**CONSIGNA**
Transcribe sin cambios el pasaje del texto sobre el cine boliviano que empieza con las palabras que contienen "Un año de cine" y acaba en "olvidos y descuidos.".

Un año de cine boliviano: Cuatro buenas películas
El último año y pico fue bueno para el cine boliviano. Acaso el mejor de su historia. Por lo menos son cuatro –y tal vez seis o siete– las películas que justifican el entusiasmo. La conocida desazón del asunto radica en que el afán por estar al día con el “cine nacional” es hoy un afán de muy pocos. Pero la parte feliz está también a la vista: las posibilidades de ponerse al día, de recuperar películas que “se nos pasaron”, son muchísimas (DVD, streaming, etc.). Estas recomendaciones tienen en mente esa reparación de olvidos y descuidos.
Manto de gemas
Es ya demasiado tarde para los que intentan, con algo de resignación, sobrevivir el mundo confuso y difícil recreado por la boliviana Natalia López en su ópera prima, Manto de gemas. Y es tarde porque ese mundo no solo es golpeado por actos de violencia (de los grupos criminales que controlan zonas enteras de México), sino porque esos golpes se han convertido en la rutina, tan naturales y antiguos como el paisaje en el que suceden. La película entrelaza las historias de tres mujeres: Isabel, María y Roberta. De clases sociales distintas, cada una se obstina en resistir, inútilmente, el mundo caído que las rodea. Estas historias, su red de relaciones y complicidades, se van trazando en la película a cuenta gotas y lateralmente, aunque según un aire común: esta es una película de terror por medios oblicuos.

**LISTADO EXTRAÍDO**
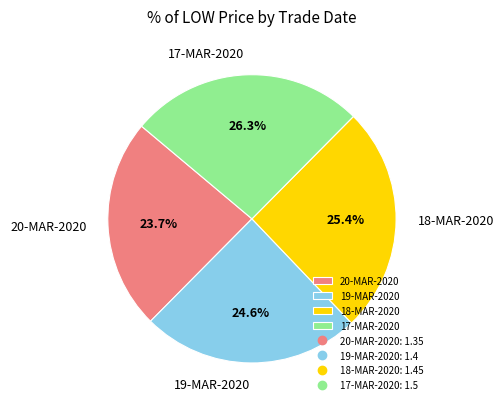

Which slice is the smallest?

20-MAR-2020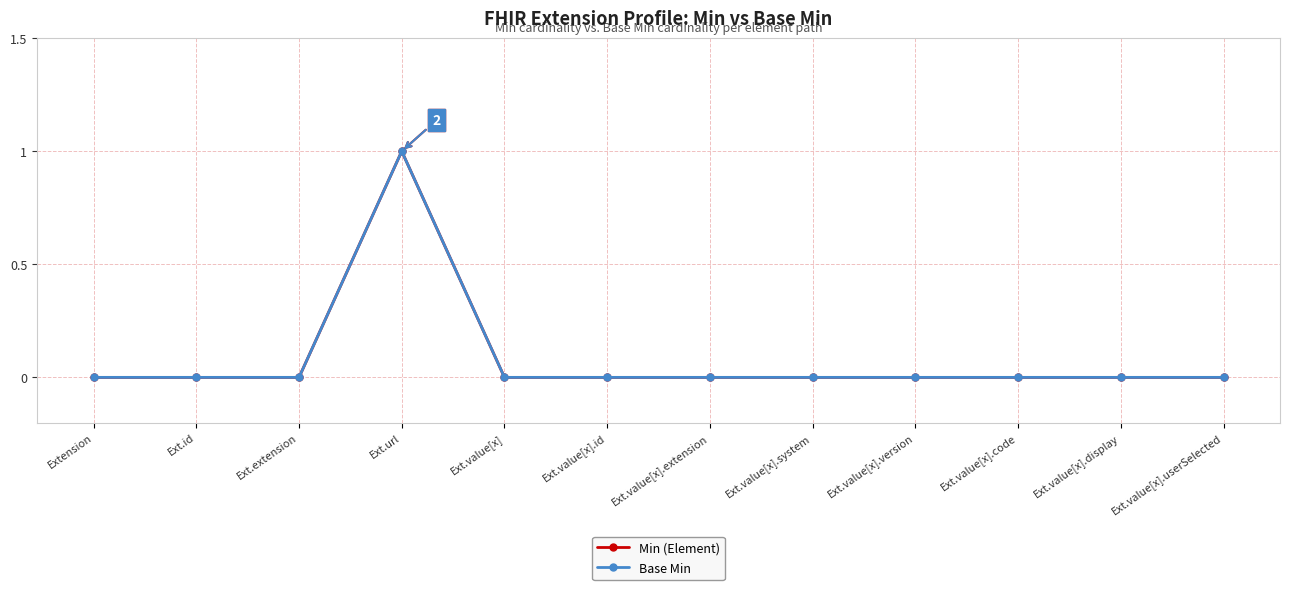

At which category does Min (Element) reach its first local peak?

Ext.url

==

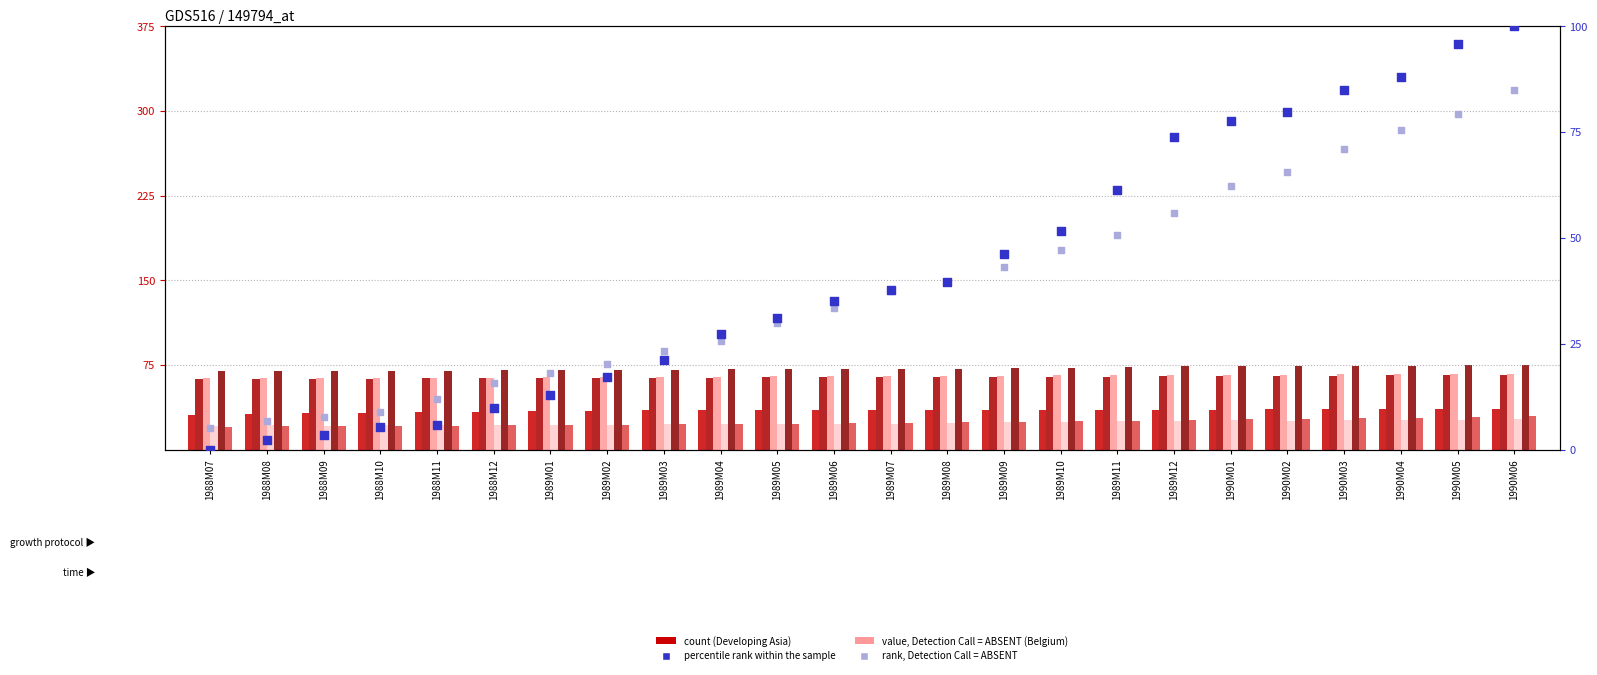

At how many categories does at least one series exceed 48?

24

**RESPUESTA**
Un año de cine boliviano: Cuatro buenas películas
El último año y pico fue bueno para el cine boliviano. Acaso el mejor de su historia. Por lo menos son cuatro –y tal vez seis o siete– las películas que justifican el entusiasmo. La conocida desazón del asunto radica en que el afán por estar al día con el “cine nacional” es hoy un afán de muy pocos. Pero la parte feliz está también a la vista: las posibilidades de ponerse al día, de recuperar películas que “se nos pasaron”, son muchísimas (DVD, streaming, etc.). Estas recomendaciones tienen en mente esa reparación de olvidos y descuidos.